The Dalai Lama tried in vain to negotiate self-rule for his people. But in 1959 the Dalai Lama fled to India, following the Tibetan revolt against the Chinese. He formed a government in exile.
“We decided we are not seeking independence,” he told Doane. “We are not seeking separation. We are very much willing [to] remain within the People’s Republic of China.”
To this day, China views the Dalai Lama as an enemy of the state, and seeks to block him from traveling to certain countries or meeting heads of state.
The Dalai Lama said it doesn’t bother him.
Doane asked, “You must get a little agitated when a foreign leader won’t meet with you because of China.”
“No,” he replied. “My main purpose is promotion of human value, or promotion of religious harmony.”
He finds harmony through humor.
For the Dalai Lama and Desmond Tutu, joy and laughter go hand-in-hand.
Archbishop Tutu, laughing: “He’s not listening!”
Dalai Lama: “Unless, you use the stick, I will not listen!”
Archbishop Tutu: “But I thought you were non-violent!”

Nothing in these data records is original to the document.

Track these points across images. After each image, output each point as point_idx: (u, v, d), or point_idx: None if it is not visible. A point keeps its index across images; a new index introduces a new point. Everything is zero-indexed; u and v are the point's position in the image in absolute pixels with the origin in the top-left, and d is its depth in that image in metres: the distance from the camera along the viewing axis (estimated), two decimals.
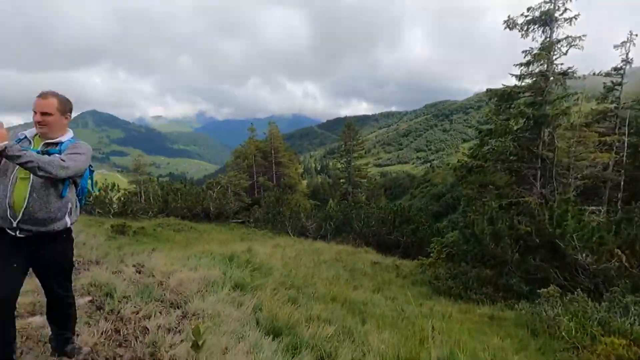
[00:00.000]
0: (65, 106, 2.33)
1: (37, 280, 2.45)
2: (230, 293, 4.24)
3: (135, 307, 3.66)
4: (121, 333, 3.02)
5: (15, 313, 2.76)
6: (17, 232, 2.14)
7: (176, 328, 3.17)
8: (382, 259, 13.46)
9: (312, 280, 6.00)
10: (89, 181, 2.55)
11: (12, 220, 2.11)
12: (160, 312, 3.53)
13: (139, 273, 5.30)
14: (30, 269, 2.33)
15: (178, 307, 3.71)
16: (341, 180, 48.26)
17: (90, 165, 2.47)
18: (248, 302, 3.88)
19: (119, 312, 3.52)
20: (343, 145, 47.95)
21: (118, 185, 26.45)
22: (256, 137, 45.96)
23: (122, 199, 25.73)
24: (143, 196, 27.70)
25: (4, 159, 2.04)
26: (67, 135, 2.37)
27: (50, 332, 2.61)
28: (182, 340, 2.87)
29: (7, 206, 2.10)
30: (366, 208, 22.81)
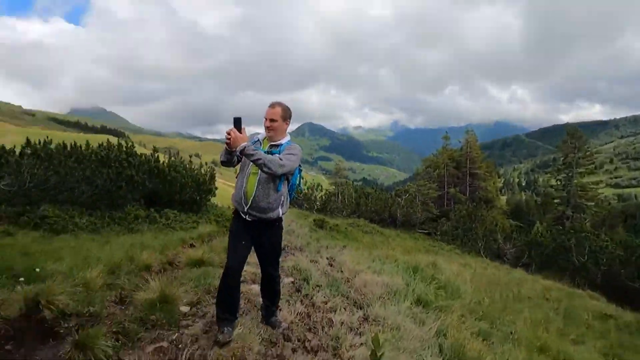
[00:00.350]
0: (286, 113, 2.74)
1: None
2: (412, 307, 4.00)
3: (324, 297, 3.99)
4: (311, 319, 3.32)
5: (242, 279, 3.48)
6: (247, 217, 2.67)
7: (357, 329, 3.22)
8: (618, 311, 9.91)
9: (510, 317, 4.97)
10: (298, 179, 2.92)
11: (244, 205, 2.64)
12: (344, 308, 3.69)
13: (331, 266, 5.83)
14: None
15: (360, 308, 3.79)
16: (555, 201, 39.24)
17: (299, 165, 2.81)
18: (431, 323, 3.55)
19: (312, 298, 3.92)
20: (562, 158, 38.87)
21: (322, 186, 30.86)
22: (450, 146, 43.61)
23: (324, 197, 29.81)
24: (340, 197, 31.08)
25: (243, 157, 2.57)
26: (286, 139, 2.78)
27: (262, 303, 3.13)
28: (361, 344, 2.87)
29: (242, 194, 2.64)
30: (593, 239, 17.48)
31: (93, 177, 8.25)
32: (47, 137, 9.85)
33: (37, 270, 3.24)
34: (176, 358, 2.42)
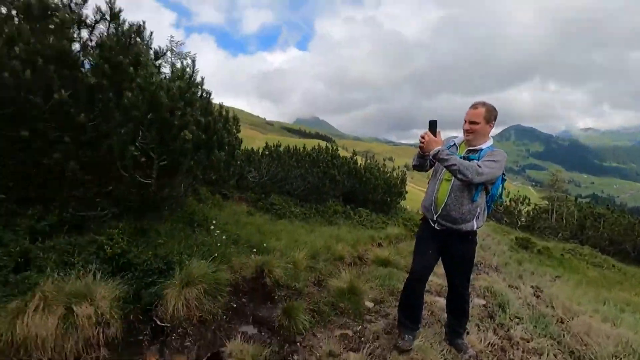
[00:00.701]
0: (491, 114, 2.41)
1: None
2: None
3: (526, 333, 3.32)
4: (507, 355, 2.82)
5: (426, 289, 3.34)
6: (436, 225, 2.52)
7: None
8: None
9: None
10: (500, 189, 2.53)
11: (433, 213, 2.50)
12: (554, 355, 2.95)
13: (537, 297, 4.82)
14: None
15: None
16: None
17: (503, 174, 2.43)
18: None
19: (508, 330, 3.34)
20: None
21: (529, 199, 25.99)
22: None
23: (532, 213, 25.03)
24: (555, 215, 25.36)
25: (436, 162, 2.43)
26: (487, 143, 2.45)
27: (447, 319, 2.90)
28: None
29: (432, 201, 2.51)
30: None
31: (306, 174, 9.97)
32: (278, 141, 12.57)
33: (265, 245, 4.17)
34: (358, 349, 2.56)
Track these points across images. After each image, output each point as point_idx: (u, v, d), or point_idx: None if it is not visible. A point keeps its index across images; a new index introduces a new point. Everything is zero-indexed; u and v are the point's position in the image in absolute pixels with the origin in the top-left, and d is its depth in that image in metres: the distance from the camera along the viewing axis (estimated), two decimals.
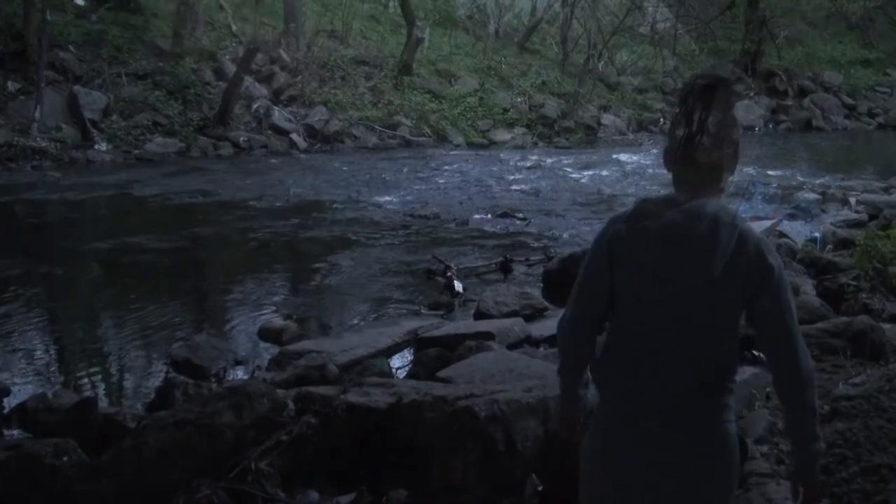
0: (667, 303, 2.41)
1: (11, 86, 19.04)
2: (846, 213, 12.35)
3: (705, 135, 2.40)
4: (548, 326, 7.12)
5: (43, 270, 9.70)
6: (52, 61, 19.63)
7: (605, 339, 2.59)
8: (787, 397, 2.44)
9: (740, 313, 2.42)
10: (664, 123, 26.74)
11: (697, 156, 2.42)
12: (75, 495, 4.27)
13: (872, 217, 11.67)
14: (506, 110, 24.89)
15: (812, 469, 2.44)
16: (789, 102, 29.81)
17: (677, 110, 2.48)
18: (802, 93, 30.46)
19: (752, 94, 29.83)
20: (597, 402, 2.60)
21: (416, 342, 6.90)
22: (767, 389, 5.09)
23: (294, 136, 21.05)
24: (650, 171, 17.87)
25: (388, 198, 14.40)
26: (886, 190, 14.25)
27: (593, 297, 2.57)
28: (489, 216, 12.75)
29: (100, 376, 6.63)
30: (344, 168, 18.11)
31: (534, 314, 7.58)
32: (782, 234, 10.25)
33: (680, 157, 2.47)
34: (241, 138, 20.28)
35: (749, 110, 28.68)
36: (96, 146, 18.39)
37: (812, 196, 14.07)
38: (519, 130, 24.13)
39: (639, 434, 2.43)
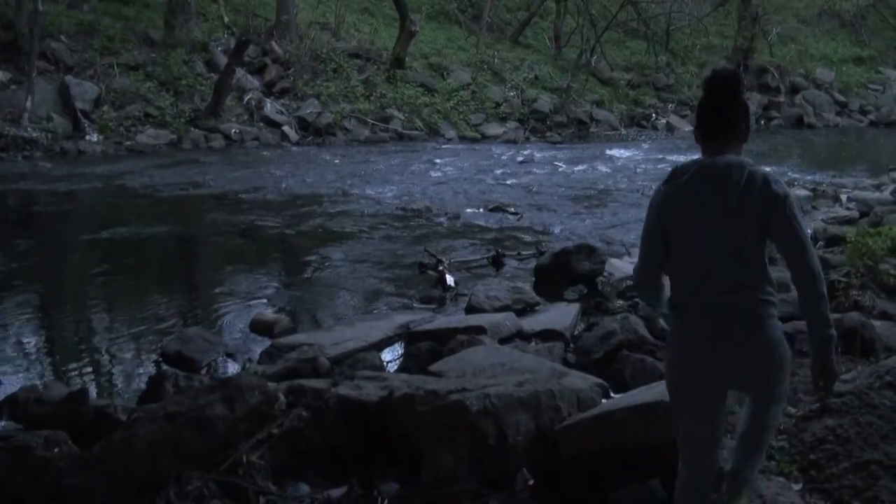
0: (704, 235, 3.07)
1: (2, 76, 19.02)
2: (837, 210, 12.38)
3: (724, 117, 3.17)
4: (539, 321, 7.13)
5: (33, 262, 9.67)
6: (44, 51, 19.59)
7: (671, 284, 3.26)
8: (802, 289, 3.08)
9: (760, 234, 3.04)
10: (656, 119, 26.79)
11: (718, 132, 3.16)
12: (66, 487, 4.26)
13: (863, 214, 11.69)
14: (498, 104, 24.89)
15: (827, 351, 3.05)
16: (781, 99, 29.85)
17: (703, 97, 3.24)
18: (794, 90, 30.50)
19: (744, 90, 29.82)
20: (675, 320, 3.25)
21: (408, 336, 6.89)
22: None
23: (286, 128, 21.02)
24: (642, 166, 17.89)
25: (379, 191, 14.38)
26: (877, 187, 14.28)
27: (653, 248, 3.22)
28: (481, 210, 12.75)
29: (91, 368, 6.61)
30: (336, 161, 18.08)
31: (525, 308, 7.57)
32: None
33: (706, 133, 3.18)
34: (233, 130, 20.24)
35: None
36: (87, 137, 18.35)
37: (803, 193, 14.09)
38: (511, 125, 24.12)
39: (707, 338, 3.10)
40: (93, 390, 5.99)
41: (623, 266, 8.80)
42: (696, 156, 3.18)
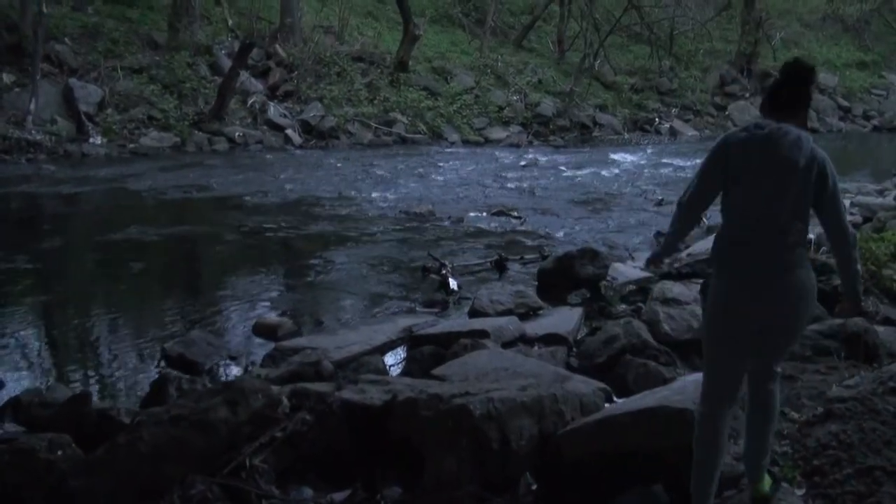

Their playful teasing runs throughout the hours of conversations from their work on the book.
Doane asked, “How important is humor for you?”
“Oh, important. Whether God creates, or by nature, we have the ability to smile. But I think a genuine smile really brings closeness.”
“A smile can bring people together?”
As the Dalai Lama sees it, something as simple as a smile can change the world. And in a world marred by violence and rising nationalism, he says we must try to find commonality.
“Too much sort of nationalism: ‘We, we, we, we, we.’ And then? The problem, including violence, war.”
“You think to solve the world’s problems, we need to think beyond that which divides us? Beyond religion, beyond national boundaries?”
“Yes, I feel!”
And that from a spiritual leader. After the interview we asked for a picture with the crew. He asked us to join hands, and said finding solidarity, peace and joy starts with engaging those right beside us.